We are using Anaconda3 to load up a python virtual environment. We have created /opt/local/hsds and /opt/local/hsds-data for the source and data.

we have gotten as far as trying to run the tests:

(base) 391:[mjackson@caboose:hsds]$ python testall.py
arrayUtilTest

Ran 6 tests in 0.008s

OK
chunkUtilTest
Traceback (most recent call last):
File “chunkUtilTest.py”, line 18, in
from hsds.util.dsetUtil import getHyperslabSelection
File “…/…/hsds/util/dsetUtil.py”, line 13, in
from aiohttp.web_exceptions import HTTPBadRequest, HTTPInternalServerError
ModuleNotFoundError: No module named ‘aiohttp’
Failed

Thoughts?

We tried to run the hsconfigure and get an “authentication” error.


#4

This got us much further down the road.

Thanks
Mike Jackson


#5

It looks like you are not the only one looking to run HSDS outside of docker, this thread is also looking for this: How do I solve this HSDS S3 error?.

I haven’t been running HSDS outside of docker/kubernetes myself - I’ll take a look and get back to you.

Re: the testall error, there are a bunch of package dependencies that don’t matter that much when running from docker images, but you’ll need if running without docker. See: https://github.com/HDFGroup/hdf-docker/blob/master/python38/Dockerfile (this is the base image for the hsds image). These should be getting pulled in by https://github.com/HDFGroup/hsds/blob/master/setup.py, so I’m surprised you are getting an aiohttp not found error.


#6

Mike,

I’ve updated this thread about running HSDS without docker: How do I solve this HSDS S3 error?.


#7

Joey is one of my engineers so we are working to the same goal.


Mike Jackson


#8

John,

To simplify things a bit, we decided to just set up HSDS in the Docker container and use POSIX storage to take S3 out of the equation so that we can verify we can just get that simple setup working before proceeding to install it without Docker and with S3.
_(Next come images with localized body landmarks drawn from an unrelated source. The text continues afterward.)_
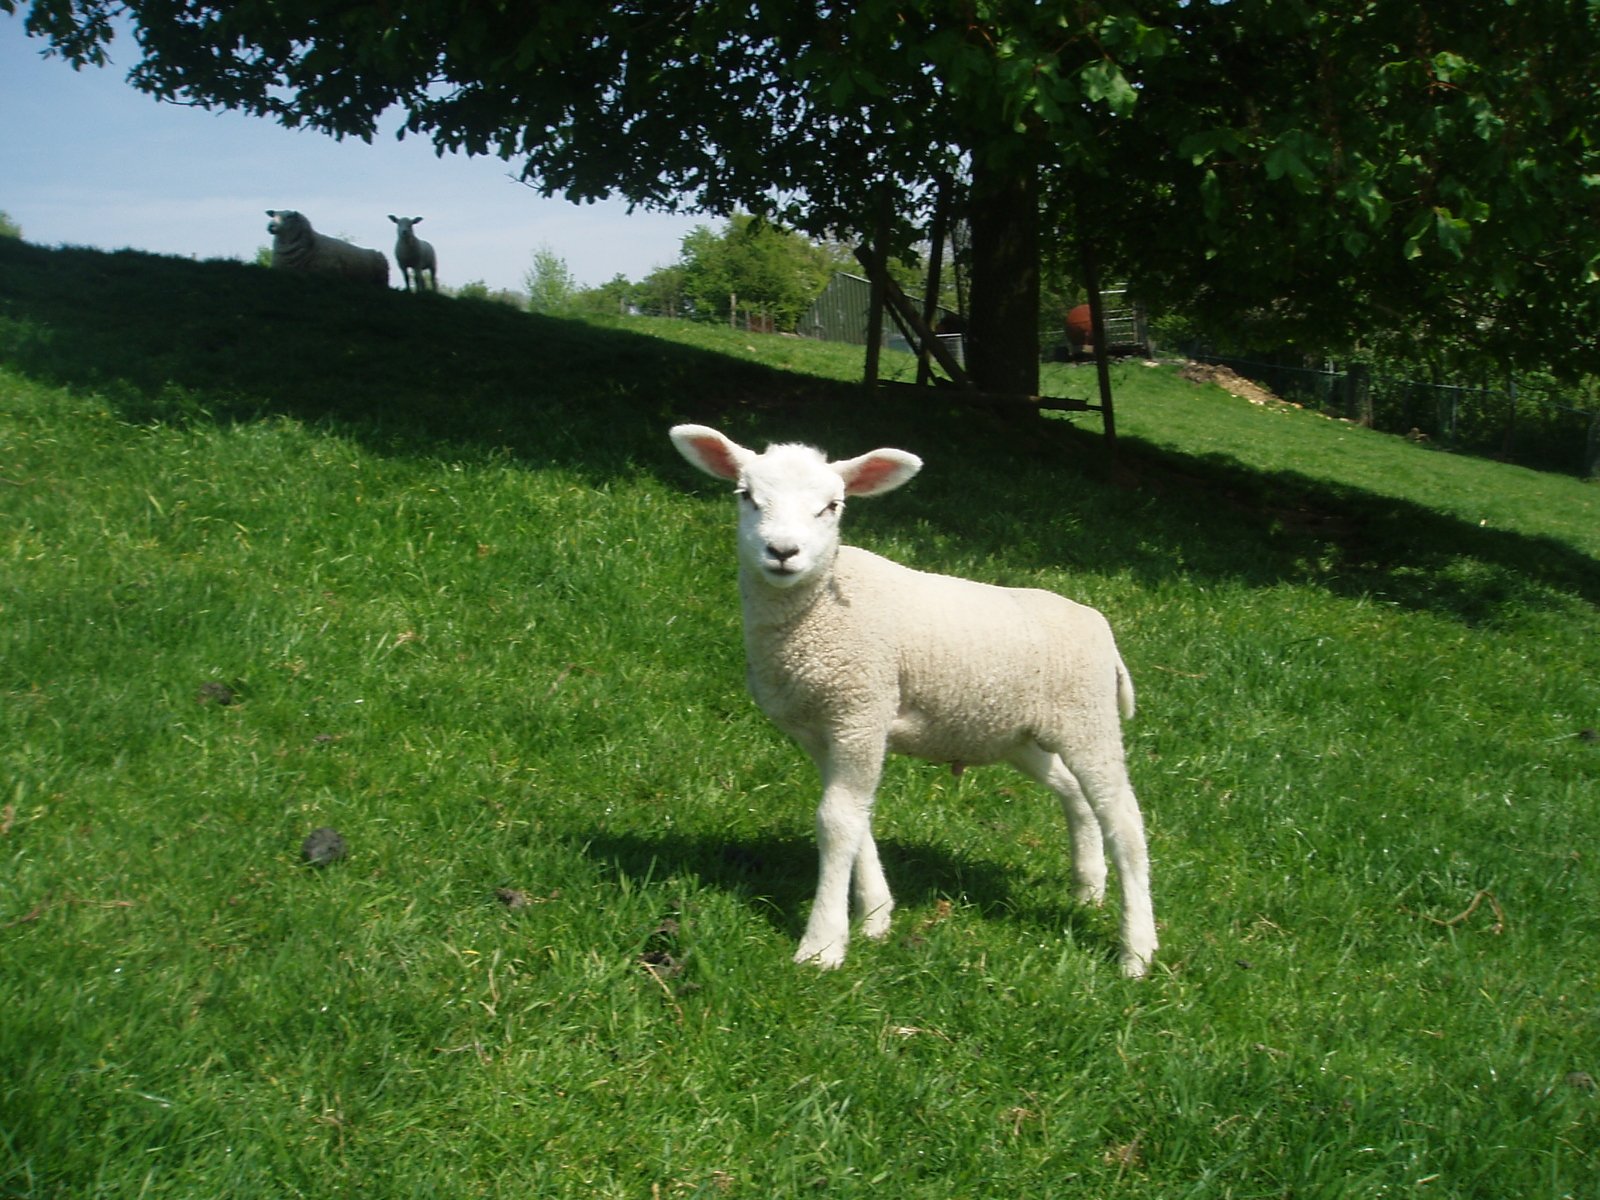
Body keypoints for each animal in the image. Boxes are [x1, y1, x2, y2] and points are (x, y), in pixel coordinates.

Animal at [668, 422, 1158, 979]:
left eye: (832, 506)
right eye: (746, 496)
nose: (783, 551)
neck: (815, 614)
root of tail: (1099, 626)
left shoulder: (860, 709)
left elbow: (836, 820)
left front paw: (823, 945)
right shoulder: (821, 729)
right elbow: (854, 815)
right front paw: (876, 916)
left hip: (1089, 719)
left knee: (1125, 820)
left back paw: (1137, 949)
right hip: (1017, 733)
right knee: (1074, 793)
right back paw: (1088, 886)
So far we are able to run the Docker image using the ./runall.sh command and then start following the directions in the post_install.md file.
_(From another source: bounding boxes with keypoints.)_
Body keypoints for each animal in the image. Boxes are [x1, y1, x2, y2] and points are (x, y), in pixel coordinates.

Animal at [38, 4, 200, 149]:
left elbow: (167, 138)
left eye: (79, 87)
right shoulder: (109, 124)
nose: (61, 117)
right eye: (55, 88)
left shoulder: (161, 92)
The first issue we ran into was an authentication error because for whatever reason the Docker image wasn’t picking up our passwd.txt file even though it’s located at admin/config in the HSDS repository… we followed the directions and copied the template file to create passwd.txt. I assume that Docker mounts admin/config as /config in the Docker image, and that’s how Docker should be accessing the file. However, that appears to not be happening since we were still getting an authentication error. We got around this by just copying the passwd.txt file into the Docker image itself, but that seems like an insecure/hacky solution.

Next, we ran h5configure, created the home directory (hstouch -u admin -p <admin_passwd> /home/), and setup home folders for our user names (hstouch -u admin -p <admin_passd> -o <username> /home/<username>/)

I was then able to run hsload -v ~/path/to/HDF5/file /home/<username>/ to upload an HDF5 file to my username’s home folder. I verified that it worked by navigating in a terminal to the location of the home folder and the file was sitting there. However, whenever I then try to run hsget -v /home/<username>/ /path/to/created/HDF5/file it gives me this error:

Error opening domain /home/<username>/: [Errno 400] Invalid domain name

As I said, I checked that my domain exists because it’s right there on the file system with the file that I’m trying to download sitting in there. Maybe I’m using the hsget command incorrectly? Is there an example somewhere on how to use that command?

One other question: how do I delete a non-empty user home domain so that I can create it again and re-upload the same file again? I tried using hsdel -v -u admin -p admin --bucket hsds.test /home/<username>/ but it keeps giving me this:

Parent domain: /home/ not found


#9

Getting things going first with Docker makes sense.

When you do runalls.sh, do you see this in the first line of output:

ROOT_DIR set, using admin/docker/docker-compose.posix.yml

?

docker-compose.posix.yml mounts $PWD/admin/config to /config in the container, so the password file should be there.

If you do: docker exec -it hsds_sn_1 bash, you can just do: ls /config to verify this.

Not sure what is going on with the domain not found errors, but I’d recommend sorting out the startup issues and then verifying the integration tests pass first.